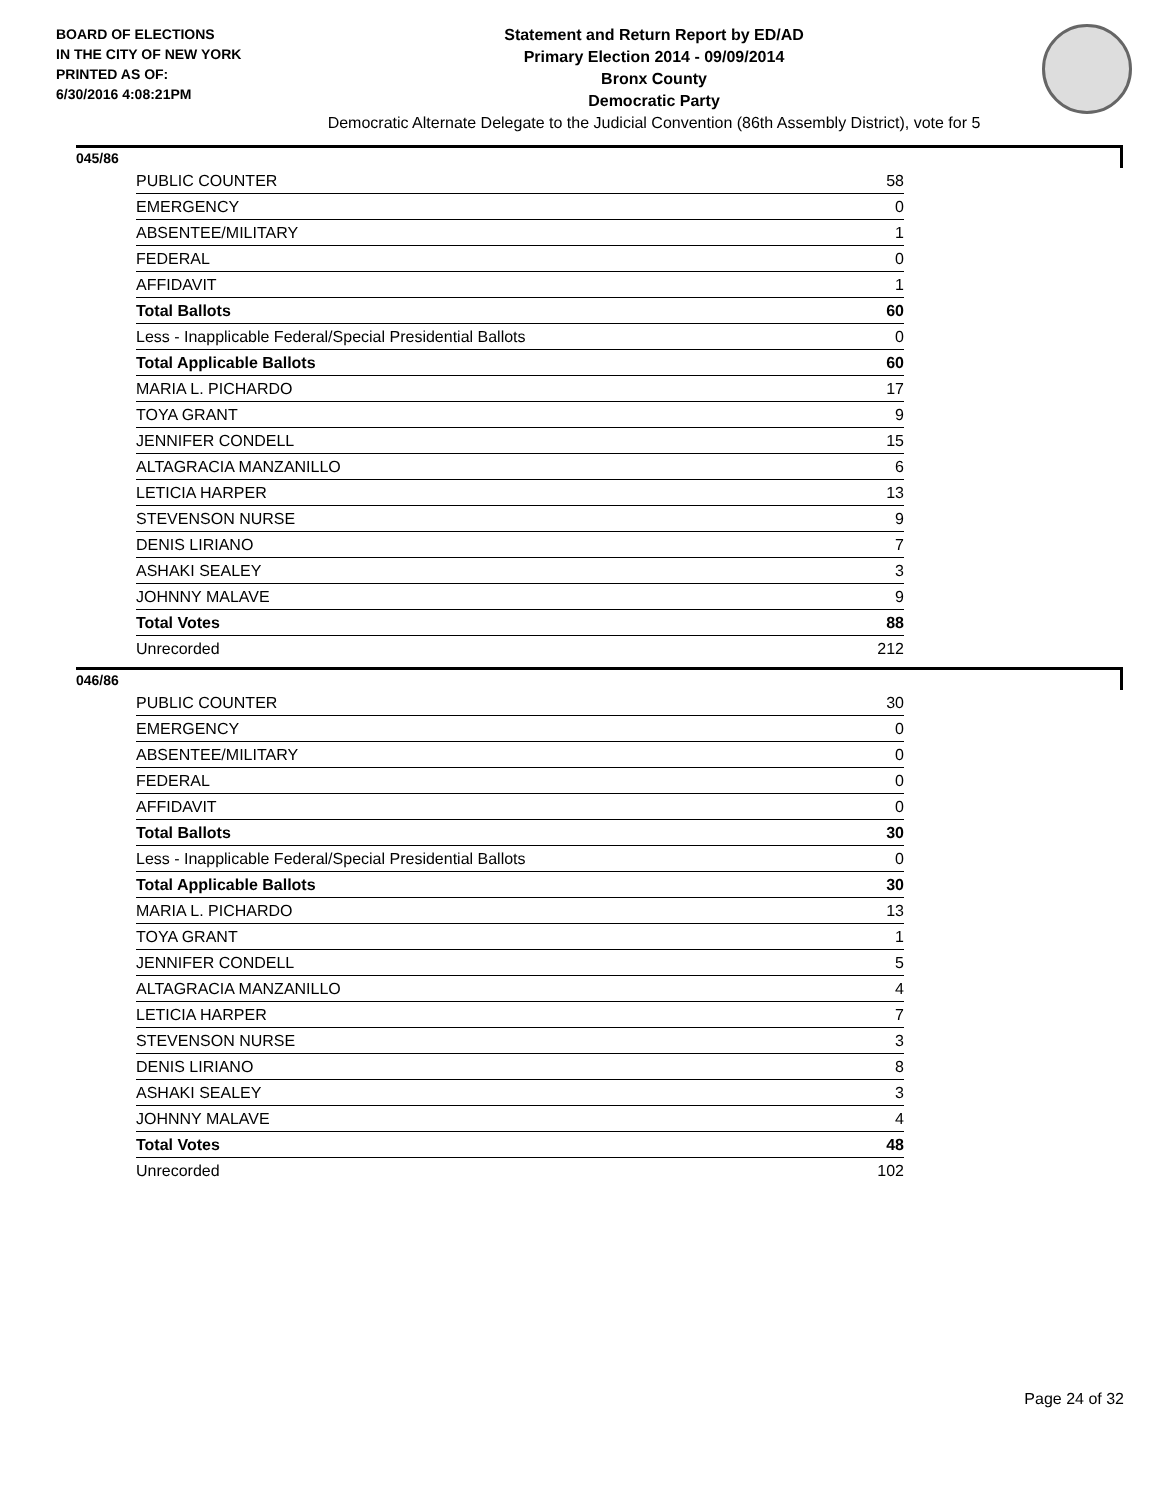BOARD OF ELECTIONS
IN THE CITY OF NEW YORK
PRINTED AS OF:
6/30/2016 4:08:21PM
Statement and Return Report by ED/AD
Primary Election 2014 - 09/09/2014
Bronx County
Democratic Party
Democratic Alternate Delegate to the Judicial Convention (86th Assembly District), vote for 5
045/86
| PUBLIC COUNTER | 58 |
| EMERGENCY | 0 |
| ABSENTEE/MILITARY | 1 |
| FEDERAL | 0 |
| AFFIDAVIT | 1 |
| Total Ballots | 60 |
| Less - Inapplicable Federal/Special Presidential Ballots | 0 |
| Total Applicable Ballots | 60 |
| MARIA L. PICHARDO | 17 |
| TOYA GRANT | 9 |
| JENNIFER CONDELL | 15 |
| ALTAGRACIA MANZANILLO | 6 |
| LETICIA HARPER | 13 |
| STEVENSON NURSE | 9 |
| DENIS LIRIANO | 7 |
| ASHAKI SEALEY | 3 |
| JOHNNY MALAVE | 9 |
| Total Votes | 88 |
| Unrecorded | 212 |
046/86
| PUBLIC COUNTER | 30 |
| EMERGENCY | 0 |
| ABSENTEE/MILITARY | 0 |
| FEDERAL | 0 |
| AFFIDAVIT | 0 |
| Total Ballots | 30 |
| Less - Inapplicable Federal/Special Presidential Ballots | 0 |
| Total Applicable Ballots | 30 |
| MARIA L. PICHARDO | 13 |
| TOYA GRANT | 1 |
| JENNIFER CONDELL | 5 |
| ALTAGRACIA MANZANILLO | 4 |
| LETICIA HARPER | 7 |
| STEVENSON NURSE | 3 |
| DENIS LIRIANO | 8 |
| ASHAKI SEALEY | 3 |
| JOHNNY MALAVE | 4 |
| Total Votes | 48 |
| Unrecorded | 102 |
Page 24 of 32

________________________________________

Exercise requirements
Note each line of the entries that has "MARIA" in it, and copy those lines.

Reply
| MARIA L. PICHARDO | 17 |
| MARIA L. PICHARDO | 13 |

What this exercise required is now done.